------ Excerpt to read

Kent Bernhardt: Lessons from the Schoolyard

Published 12:00 am Sunday, August 14, 2016

As a child, I maintained a love-hate relationship with the month of August.

On the one hand, it was my birth month, which meant presents and a homemade chocolate cake. On the other hand, it also marked the beginning of another school year.

Our school years shape our character and determine the type of person we’ll grow to be more than any other period of our lives. But I must tell you, I embraced that period about the same way Spanky McFarland once described his years in the Our Gang comedies:

“I wouldn’t take a million dollars for the experience, but I wouldn’t give you a nickel to do it again.”

On the whole, I loved my time in school. I loved my teachers and classmates. But the feeling I had in the pit of my stomach as late August drew near each year was akin to the feeling you get when your doctor is slipping on his rubber glove.

You just don’t see how anything pleasant is going to happen from that moment on.

Gone are leisurely summer days, swimming pools, cookouts, and sleeping in. For the next nine months, it’s alarm clocks that go off far too early, exams, and homework that never seems to end.

------------

**Work item A**
In the schoolyard column, what did the author's birth month bring besides the start of a school year?
**Work item B**
From the schoolyard column, copy everything from "Our school years" down to "seems to end.".
The data after this point isn't needed for anything here.

------ Dataset entries

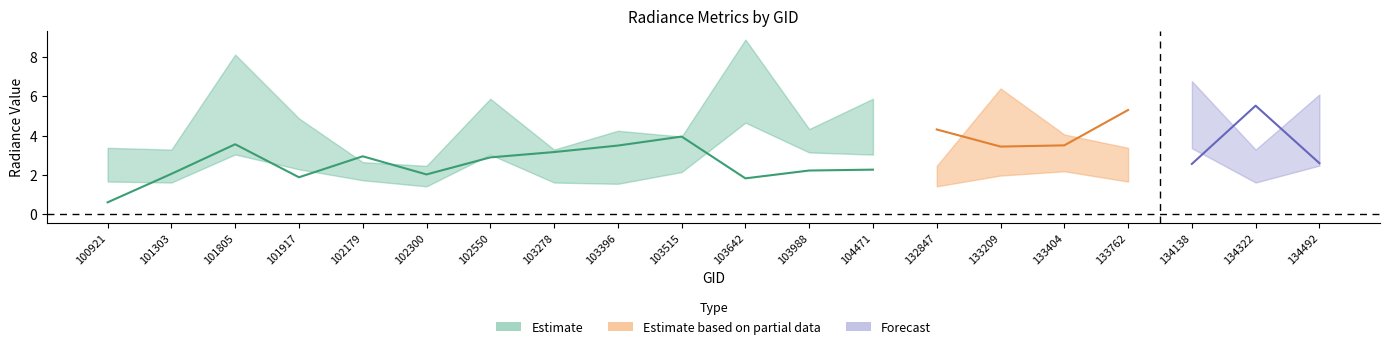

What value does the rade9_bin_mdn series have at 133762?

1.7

------------
------ Dataset entries

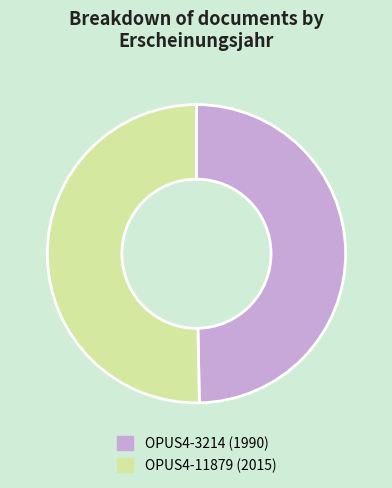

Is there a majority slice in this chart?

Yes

------------
------ Dataset entries

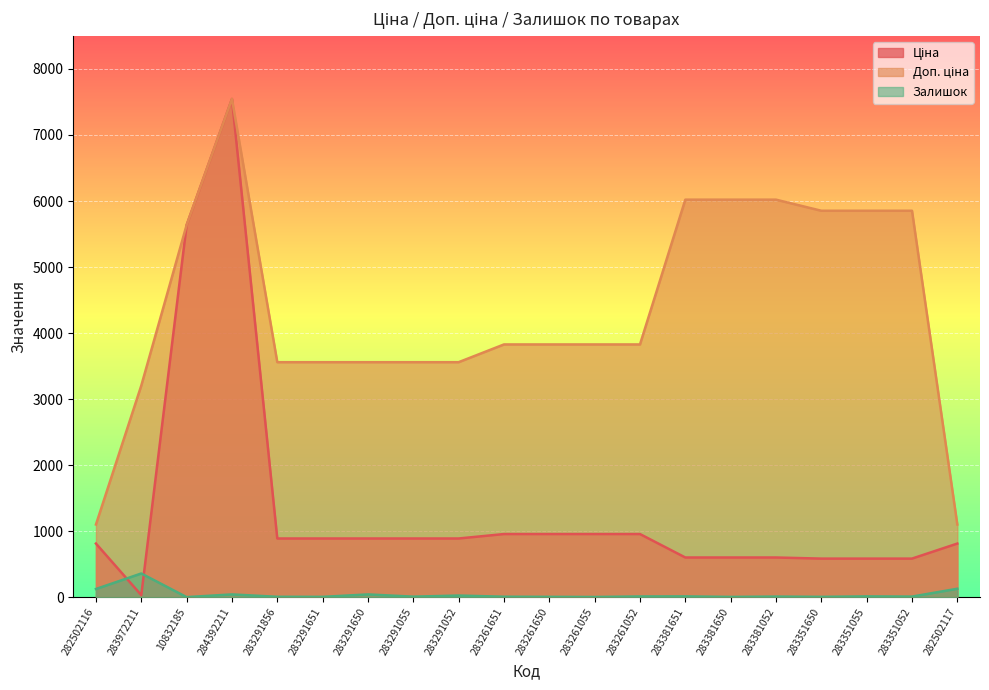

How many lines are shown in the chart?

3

------------

**Written reply A**
Presents and a homemade chocolate cake.

**Written reply B**
Our school years shape our character and determine the type of person we’ll grow to be more than any other period of our lives. But I must tell you, I embraced that period about the same way Spanky McFarland once described his years in the Our Gang comedies:

“I wouldn’t take a million dollars for the experience, but I wouldn’t give you a nickel to do it again.”

On the whole, I loved my time in school. I loved my teachers and classmates. But the feeling I had in the pit of my stomach as late August drew near each year was akin to the feeling you get when your doctor is slipping on his rubber glove.

You just don’t see how anything pleasant is going to happen from that moment on.

Gone are leisurely summer days, swimming pools, cookouts, and sleeping in. For the next nine months, it’s alarm clocks that go off far too early, exams, and homework that never seems to end.